La présidente de la Commission européenne, Ursula von der Leyen, a rappelé le principe selon lequel les migrants ne doivent pas être instrumentalisés pour exercer une pression sur l’UE, sans toutefois nommer le Maroc. Elle a même évoqué un soutien financier accru pour Rabat, dans le cadre d’un renforcement des liens entre Bruxelles et le royaume.

L’accent mis sur la désinformation

Plutôt que de pointer du doigt ses partenaires clés, la réponse européenne s’est largement concentrée sur le rôle des passeurs et l’impact potentiel de la désinformation sur les réseaux sociaux, qui aurait amplifié les messages des réseaux criminels.

Cette approche concorde avec le discours de Rabat. Rachid Khalfi, porte-parole du ministère de l’Intérieur marocain, a imputé la responsabilité à « l’exploitation de l’espace numérique », qui aurait créé l’illusion d’une entrée facile et sans conséquences légales en Europe via Ceuta.
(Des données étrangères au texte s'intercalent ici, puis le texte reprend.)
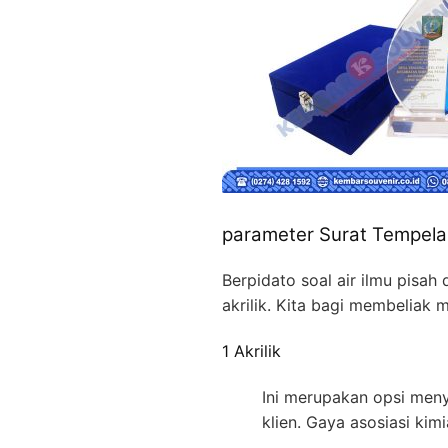
parameter Surat Tempelan
Berpidato soal air ilmu pisah
akrilik. Kita bagi membelia
1 Akrilik
Ini merupakan opsi meny
klien. Gaya asosiasi kim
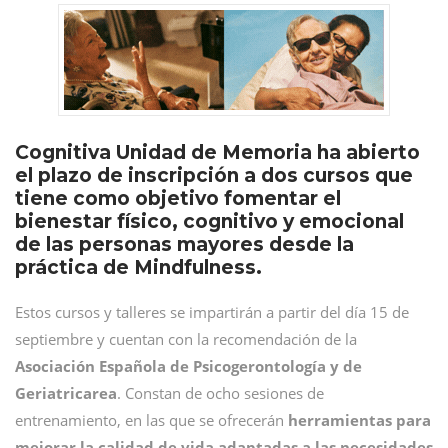
Cognitiva Unidad de Memoria ha abierto
el plazo de inscripción a dos cursos que
tiene como objetivo fomentar el
bienestar físico, cognitivo y emocional
de las personas mayores desde la
práctica de Mindfulness.
Estos cursos y talleres se impartirán a partir del día 15 de
septiembre y cuentan con la recomendación de la
Asociación Española de Psicogerontología y de
Geriatricarea
. Constan de ocho sesiones de
entrenamiento, en las que se ofrecerán
herramientas para
mejorar la calidad de vida adaptadas a las necesidades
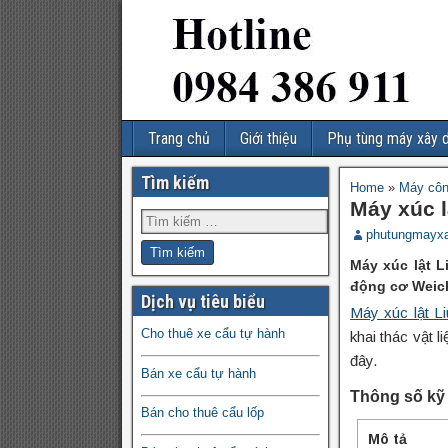
Trang chủ
Giới thiệu
Phụ tùng máy xây 
Tìm kiếm
Home
»
Máy côn
Máy xúc 
phutungmayx
Máy xúc lật L
động cơ Weich
Dịch vụ tiêu biểu
Máy xúc lật L
Cho thuê xe cẩu tự hành
khai thác vật 
đây.
Bán xe cẩu tự hành
Thông số kỹ
Bán cho thuê cẩu lốp
Mô tả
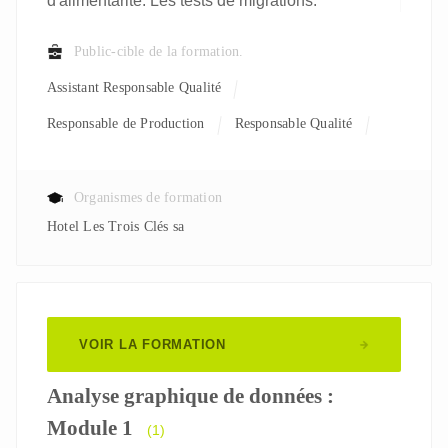
d'alimentarité. Les tests de migrations.
Public-cible de la formation.
Assistant Responsable Qualité
Responsable de Production
Responsable Qualité
Responsable R&D
Organismes de formation
Hotel Les Trois Clés sa
VOIR LA FORMATION
Analyse graphique de données :
Module 1
(1)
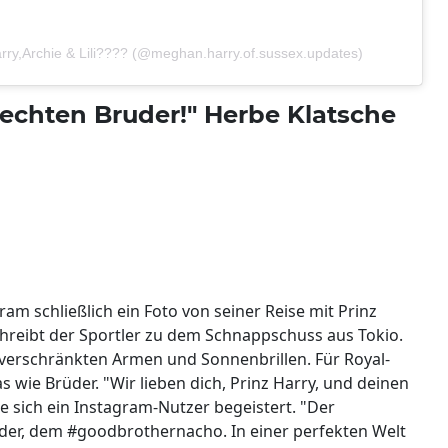
rry,Archie & Lili???? (@meghan.harry.of.sussex.updates)
 echten Bruder!" Herbe Klatsche
ram schließlich ein Foto von seiner Reise mit Prinz
chreibt der Sportler zu dem Schnappschuss aus Tokio.
verschränkten Armen und Sonnenbrillen. Für Royal-
 wie Brüder. "Wir lieben dich, Prinz Harry, und deinen
e sich ein Instagram-Nutzer begeistert. "Der
er, dem #goodbrothernacho. In einer perfekten Welt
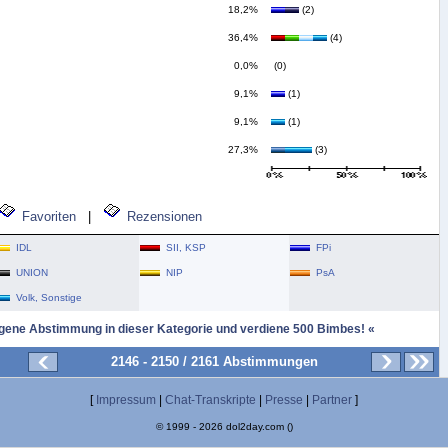
18,2%
(2)
36,4%
(4)
0,0%
(0)
9,1%
(1)
9,1%
(1)
27,3%
(3)
Favoriten
|
Rezensionen
IDL
SII, KSP
FPi
UNION
NIP
PsA
Volk, Sonstige
igene Abstimmung in dieser Kategorie und verdiene 500 Bimbes! «
2146 - 2150 / 2161 Abstimmungen
[
Impressum
|
Chat-Transkripte
|
Presse
|
Partner
]
© 1999 - 2026 dol2day.com ()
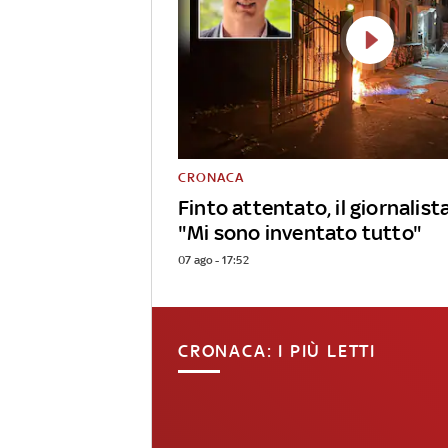
CRONACA
Finto attentato, il giornalist
"Mi sono inventato tutto"
07 ago - 17:52
CRONACA: I PIÙ LETTI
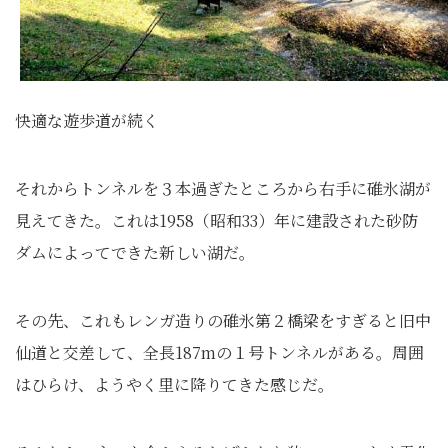
快適な遊歩道が続く
それからトンネルを３本過ぎたところから右手に碓氷湖が
見えてきた。これは1958（昭和33）年に建設された砂防
ダムによってできた新しい湖だ。
その先、これもレンガ造りの碓氷第２橋梁をすぎると旧中
仙道と交差して、全長187mの１号トンネルがある。周囲
はひらけ、ようやく里に降りてきた感じだ。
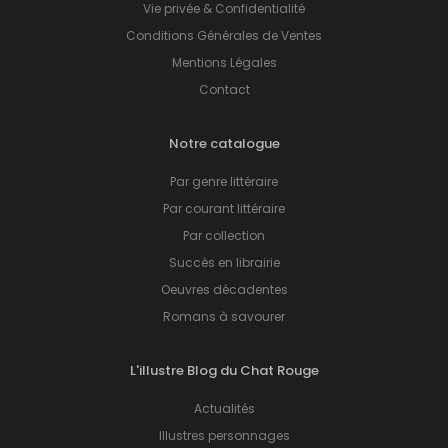
Vie privée & Confidentialité
Conditions Générales de Ventes
Mentions Légales
Contact
Notre catalogue
Par genre littéraire
Par courant littéraire
Par collection
Succès en librairie
Oeuvres décadentes
Romans à savourer
L'illustre Blog du Chat Rouge
Actualités
Illustres personnages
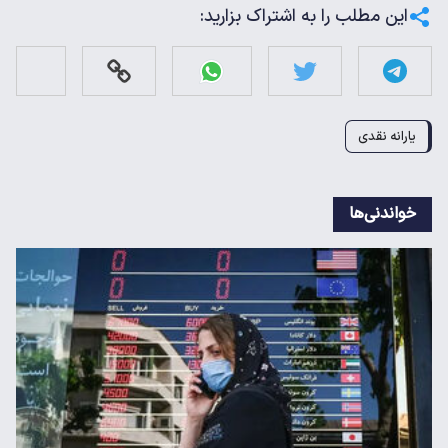
این مطلب را به اشتراک بزارید:
یارانه نقدی
خواندنی‌ها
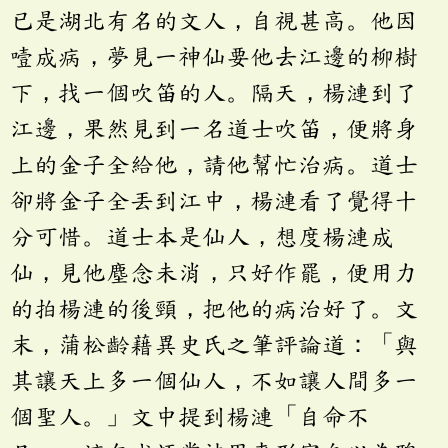
已是湖北有名的文人，自視甚高。他因
噎成病，夢見一神仙要他去江邊的柳樹
下，找一個吹笛的人。隔天，楊漣到了
江邊，果然見到一名道士吹笛，便將身
上的金子全給他，請他幫忙治病。道士
卻將金子全丟到江中，楊漣看了覺得十
分可惜。道士本是仙人，想度楊漣成
仙，見他塵念未消，只好作罷，便用力
的拍楊漣的後頸，把他的病治好了。文
末，蒲松齡藉異史氏之筆評論道：「與
其讓天上多一個仙人，不如讓人間多一
個聖人。」文中提到楊漣「自命不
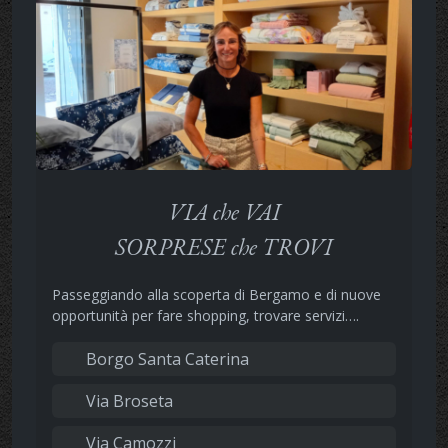
VIA che VAI
SORPRESE che TROVI
Passeggiando alla scoperta di Bergamo e di nuove
opportunità per fare shopping, trovare servizi….
Borgo Santa Caterina
Via Broseta
Via Camozzi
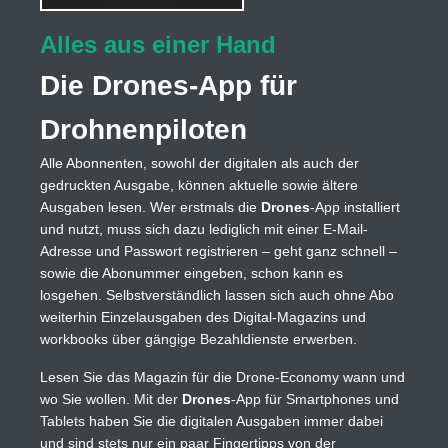
Alles aus einer Hand
Die Drones-App für
Drohnenpiloten
Alle Abonnenten, sowohl der digitalen als auch der
gedruckten Ausgabe, können aktuelle sowie ältere
Ausgaben lesen. Wer erstmals die
Drones
-App installiert
und nutzt, muss sich dazu lediglich mit einer E-Mail-
Adresse und Passwort registrieren – geht ganz schnell –
sowie die Abonummer eingeben, schon kann es
losgehen. Selbstverständlich lassen sich auch ohne Abo
weiterhin Einzelausgaben des Digital-Magazins und
workbooks über gängige Bezahldienste erwerben.
Lesen Sie das Magazin für die Drone-Economy wann und
wo Sie wollen. Mit der
Drones
-App für Smartphones und
Tablets haben Sie die digitalen Ausgaben immer dabei
und sind stets nur ein paar Fingertipps von der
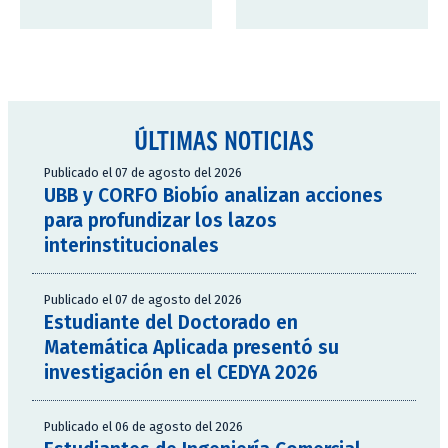
ÚLTIMAS NOTICIAS
Publicado el 07 de agosto del 2026
UBB y CORFO Biobío analizan acciones
para profundizar los lazos
interinstitucionales
Publicado el 07 de agosto del 2026
Estudiante del Doctorado en
Matemática Aplicada presentó su
investigación en el CEDYA 2026
Publicado el 06 de agosto del 2026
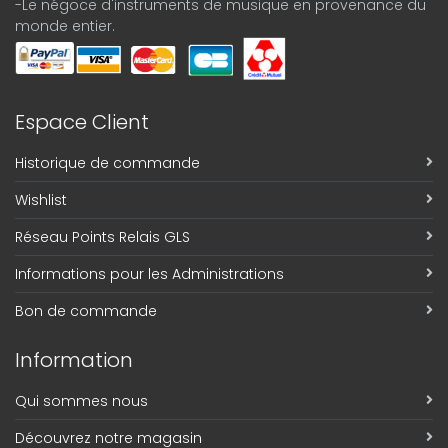
-Le négoce d'instruments de musique en provenance du
monde entier.
Espace Client
Historique de commande
Wishlist
Réseau Points Relais GLS
Informations pour les Administrations
Bon de commande
Information
Qui sommes nous
Découvrez notre magasin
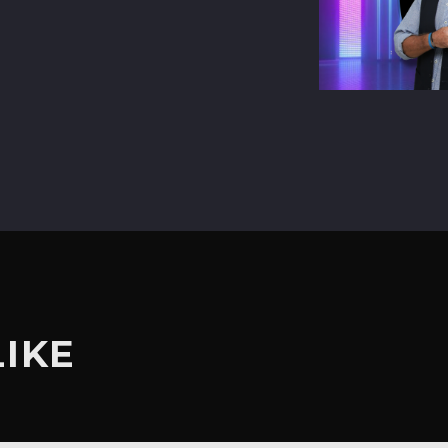
terest
LIKE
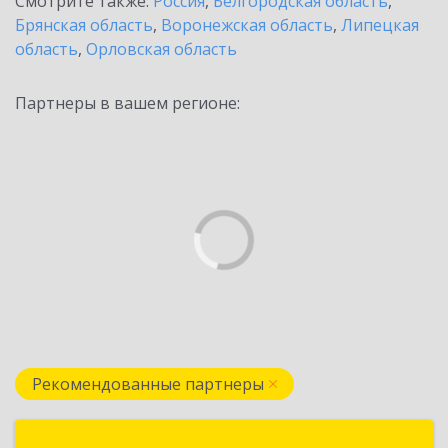
Смотрите также:
Россия
,
Белгородская область
,
Брянская область
,
Воронежская область
,
Липецкая
область
,
Орловская область
Партнеры в вашем регионе:
Рекомендованные партнеры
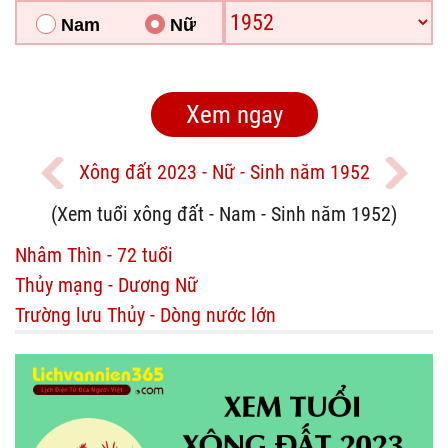
Nam
Nữ
Xông đất 2023 - Nữ - Sinh năm 1952
(Xem tuổi xông đất - Nam - Sinh năm 1952)
Nhâm Thìn - 72 tuổi
Thủy mạng - Dương Nữ
Trường lưu Thủy - Dòng nước lớn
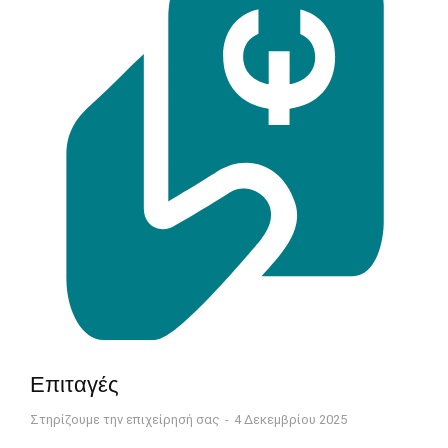
Επιταγές
Στηρίζουμε την επιχείρησή σας
4 Δεκεμβρίου 2025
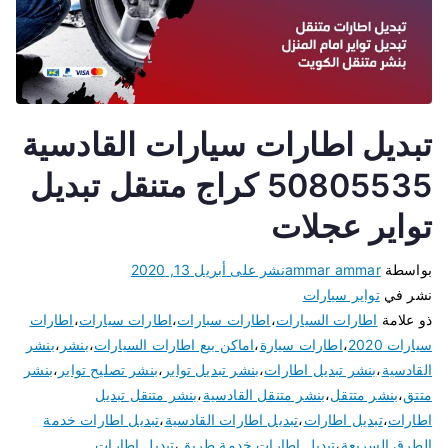
تبديل اطارات سيارات القادسية
50805535 كراج متنقل تبديل
تواير عجلات
بواسطة
ammar ammar
نشر على
أبريل 13, 2020
نشر في
تواير سيارات
ذو علامة
اطارات السيارات
،
اطارات سبارات
،
اطارات سيارات
،
اطارات
سيارات 2020
،
اطارات سيارة
،
اماكن بيع اطارات السيارات
،
بنشر
،
بنشر
القادسية
،
بنشر تبديل اطارات
،
بنشر تبديل تواير
،
بنشر تصليح تواير
،
بنشر
متتق
،
بنشر متتقل
،
بنشر متنقل القادسية
،
بنشر متنقل تبديل
اطارات
،
تبديل اطارات
،
تبديل اطارات القادسية
،
تبديل اطارات خدمة
الطرق السريعة
،
تبديل اطارات خدمة طريق
،
تبديل اطارات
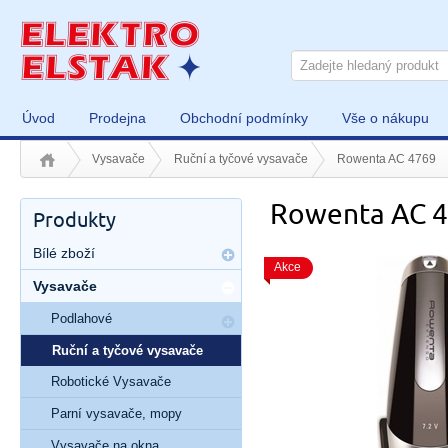
Úvod
Prodejna
Obchodní podmínky
Vše o nákupu
Vysavače
Ruční a tyčové vysavače
Rowenta AC 4769
Rowenta AC 
Produkty
Bílé zboží
Akce
Vysavače
Podlahové
Ruční a tyčové vysavače
Robotické Vysavače
Parní vysavače, mopy
Vysavače na okna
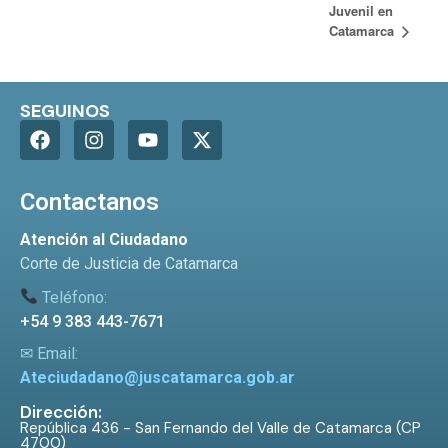
Juvenil en
Catamarca
SEGUINOS
Contactanos
Atención al Ciudadano
Corte de Justicia de Catamarca
Teléfono:
+54 9 383 443-7671
✉ Email:
Ateciudadano@juscatamarca.gob.ar
Dirección:
República 436 - San Fernando del Valle de Catamarca (CP
4700)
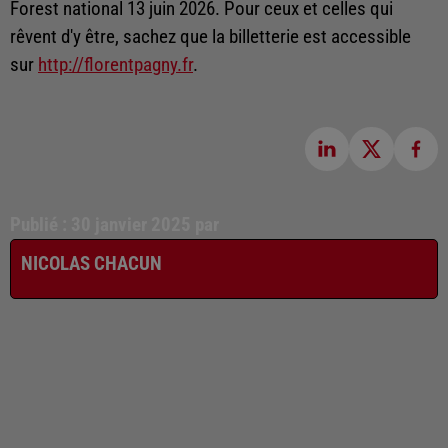
Forest national 13 juin 2026. Pour ceux et celles qui
rêvent d'y être, sachez que la billetterie est accessible
sur
http://florentpagny.fr
.
Publié : 30 janvier 2025 par
NICOLAS CHACUN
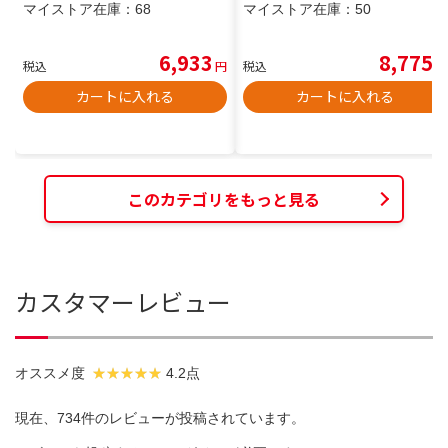
マイストア在庫：
68
マイストア在庫：
50
6,933
8,775
税込
円
税込
円
カートに入れる
カートに入れる
このカテゴリをもっと見る
カスタマーレビュー
オススメ度
4.2点
現在、734件のレビューが投稿されています。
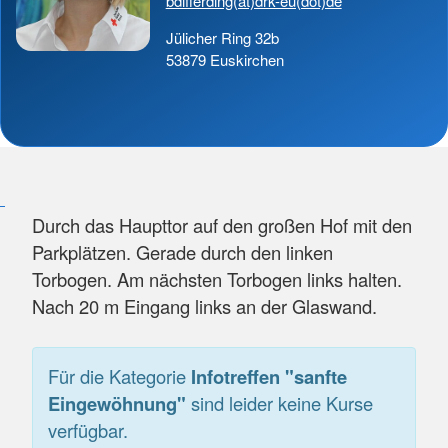
bdifferding(at)drk-eu(dot)de
Jülicher Ring 32b
53879 Euskirchen
Durch das Haupttor auf den großen Hof mit den
Parkplätzen. Gerade durch den linken
Torbogen. Am nächsten Torbogen links halten.
Nach 20 m Eingang links an der Glaswand.
Für die Kategorie
Infotreffen "sanfte
Eingewöhnung"
sind leider keine Kurse
verfügbar.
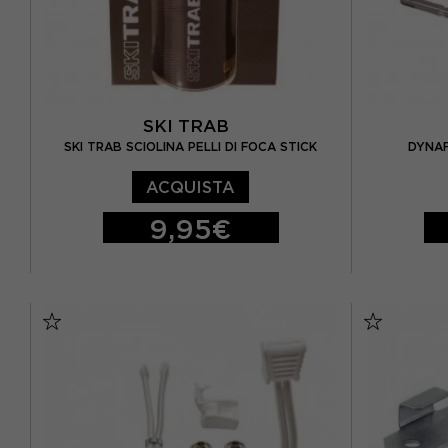
SKI TRAB
SKI TRAB SCIOLINA PELLI DI FOCA STICK
DYNAF
ACQUISTA
9,95€
TU
TU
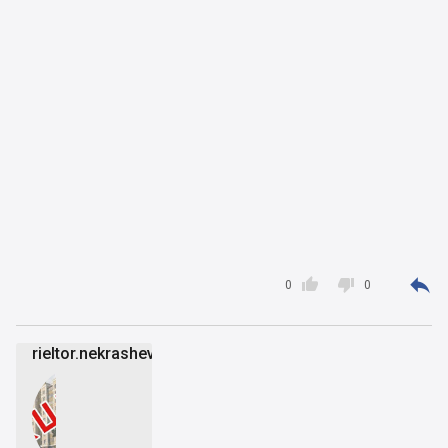



0
0
rieltor.nekrashevich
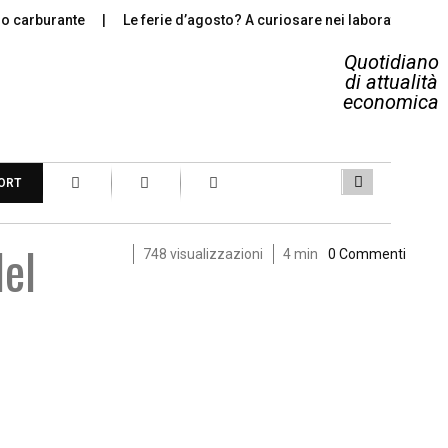
ro carburante
Le ferie d’agosto? A curiosare nei laboratori arti
Quotidiano
di attualità
economica
ORT
del
748 visualizzazioni
4 min
0 Commenti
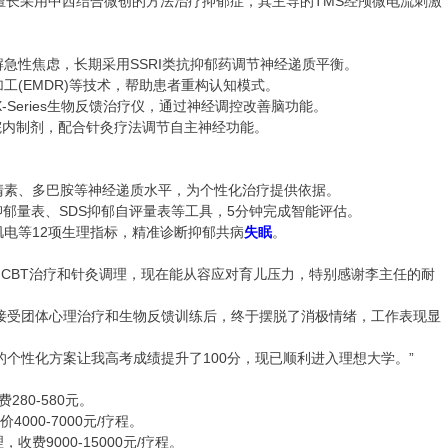
长采用中西结合微创的方法治疗抑郁症，其主导的TMS经颅微电流刺激
性焦虑，长期采用SSRI类抗抑郁药调节神经递质平衡。
(EMDR)等技术，帮助患者重构认知模式。
Series生物反馈治疗仪，通过神经调控改善脑功能。
院内制剂，配合针灸疗法调节自主神经功能。
素、多巴胺等神经递质水平，为个性化治疗提供依据。
郁量表、SDS抑郁自评量表等工具，5分钟完成智能评估。
等12项生理指标，精准诊断抑郁共病
失眠
。
的CBT治疗和针灸调理，现在能从容应对育儿压力，特别感谢李主任的耐
接受团体心理治疗和生物反馈训练后，终于摆脱了消极情绪，工作表现显
的个性化方案让我高考成绩提升了100分，现已顺利进入理想大学。”
80-580元。
00-7000元/疗程。
9000-15000元/疗程。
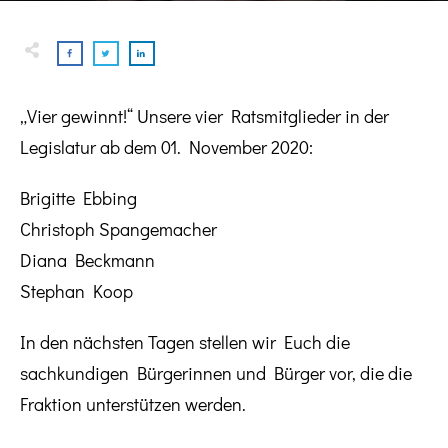
„Vier gewinnt!“ Unsere vier Ratsmitglieder in der
Legislatur ab dem 01. November 2020:
Brigitte Ebbing
Christoph Spangemacher
Diana Beckmann
Stephan Koop
In den nächsten Tagen stellen wir Euch die
sachkundigen Bürgerinnen und Bürger vor, die die
Fraktion unterstützen werden.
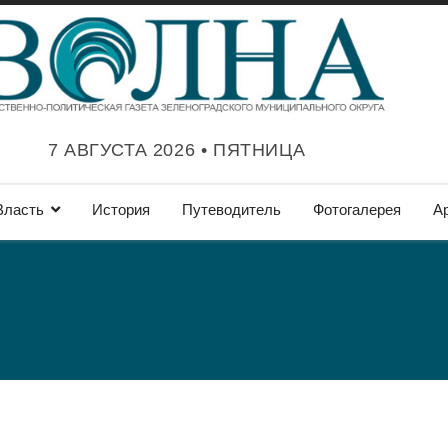
7 АВГУСТА 2026 • ПЯТНИЦА
Власть
История
Путеводитель
Фотогалерея
А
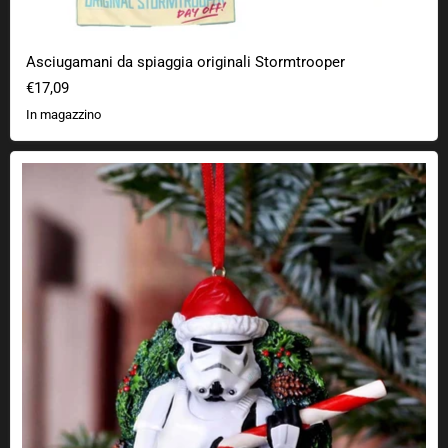
Asciugamani da spiaggia originali Stormtrooper
€17,09
In magazzino
Decorazioni per albero di Natale con Stormtrooper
Le Maroc a également mis en cause la décision de justice espagnole qui a alimenté ces spéculations, arguant que Madrid aurait dû anticiper de telles répercussions.

Magnus Brunner, commissaire européen chargé des migrations, a confirmé qu’Europol, l’agence de l’UE pour le soutien aux forces de l’ordre nationales, enquêtait sur d’éventuelles campagnes de désinformation liées à la crise. Les ambassadeurs et ministres de l’UE ont d’ailleurs souligné cette semaine la nécessité d’un meilleur partage des renseignements concernant la désinformation.

Parallèlement, le Service européen pour l’action extérieure a entamé des vérifications pour déterminer si des acteurs russes ont cherché à exploiter les événements sur les réseaux sociaux à des fins politiques. Frontex, l’agence européenne des frontières, envisage également d’élargir ses compétences pour inclure la surveillance de la désinformation sur les réseaux sociaux, dans le cadre d’une prochaine révision menée par la Commission européenne.

Cependant, il est important de noter qu’à ce jour, aucune étude ou enquête indépendante n’a clairement établi l’existence d’une campagne coordonnée avant les événements de la semaine dernière.